146 of 157 people found the following review helpful.
2Major limitations
By A Customer
This review is written from the perspective of someone learning a lot of complex material who wants to retain the learned material for a very long time. The book does a poor job of helping with this goal, although it does address other goals (described below) fairly well. The book starts with about 45 pages of general background on how memory works. The rest of the book is predominantly about mnemonics (124 of the remaining 172 pages). In particular, a great deal of time is spent on the Link, Story, Loci, Peg, and Phonetic systems. These systems are all very similar in both how they work and the type of information that one can learn. Essentially, they provide a framework for keeping track of an ordered list of items. Also, some can be adapted for remembering numbers. If you want to learn lists of words or some special numbers, then they will be useful. However, if you want to remember trigonometric identities or calculus, then they are not going to help much. (There was a mention in the book of Masachika Nakane, who applied mnemonics to trigonometry and calculus, but no information is given on how this was done.) The more abstract and/or procedural the material to be learned is, the less useful the mnemonics presented are.

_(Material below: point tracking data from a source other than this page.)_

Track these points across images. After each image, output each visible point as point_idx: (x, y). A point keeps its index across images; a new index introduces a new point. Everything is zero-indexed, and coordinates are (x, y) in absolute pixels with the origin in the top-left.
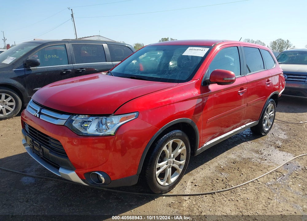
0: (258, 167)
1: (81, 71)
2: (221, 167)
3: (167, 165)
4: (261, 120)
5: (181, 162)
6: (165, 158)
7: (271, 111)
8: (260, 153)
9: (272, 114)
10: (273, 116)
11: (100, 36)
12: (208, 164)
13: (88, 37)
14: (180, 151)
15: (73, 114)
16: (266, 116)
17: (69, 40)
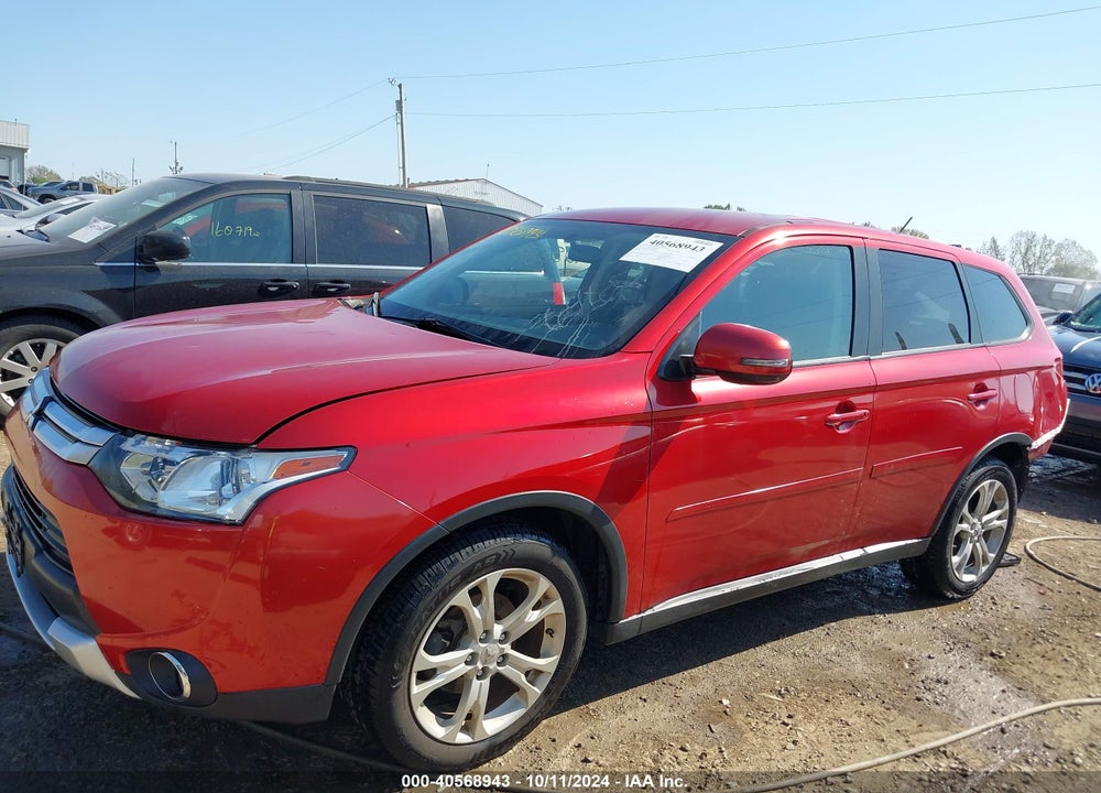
0: (871, 725)
1: (333, 290)
2: (721, 702)
3: (469, 668)
4: (941, 538)
5: (540, 662)
6: (465, 637)
7: (993, 507)
8: (907, 666)
9: (999, 518)
10: (1001, 527)
11: (487, 182)
12: (678, 684)
13: (438, 183)
14: (533, 617)
15: (126, 432)
16: (965, 526)
17: (309, 179)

Besides the limitations in the type of information that can be stored, most of the mnemonics are just temporary storage; if you want to memorize multiple lists and remember them at the same time, then these mnemonics are not going to be helpful. This is because the framework is recycled and this leads to interference between the lists. (There are some strategies presented to deal with this interference problem, but they don't sound very effective and they will not scale past a few lists.) Most applications of Link, Story, Loci, Peg, and Phonetic mentioned in the book are pretty pointless. For example, the author claims that people can shout out 20 words in a row and he can recite them forward or backward, odd or even, etc. (Of course, when he has to reuse his system for the next demonstration, he will probably forget them all.) Another example is the author's claim that he learned the phone numbers of 100 people in one of his social groups. A third example is the woman who remembered her to-do list without notes. These feats may impress your friends, but the latter two can be done with a PDA; in fact, the first feat can also be done with the PDA if it has a voice recorder function.

In fairness to the book, I should mention some of the positives. It is probably one of the better in its class. It is well researched, written fairly well, and has extensive footnotes for further reading. It does describe how to use mnemonics to remember people's names: an important application that many people can use. Some information is given about how to memorize foreign language vocabulary; while not a lot of detail is given for this application, the task is sufficiently similar to many of the tasks outlined in the book that one could benefit from the book.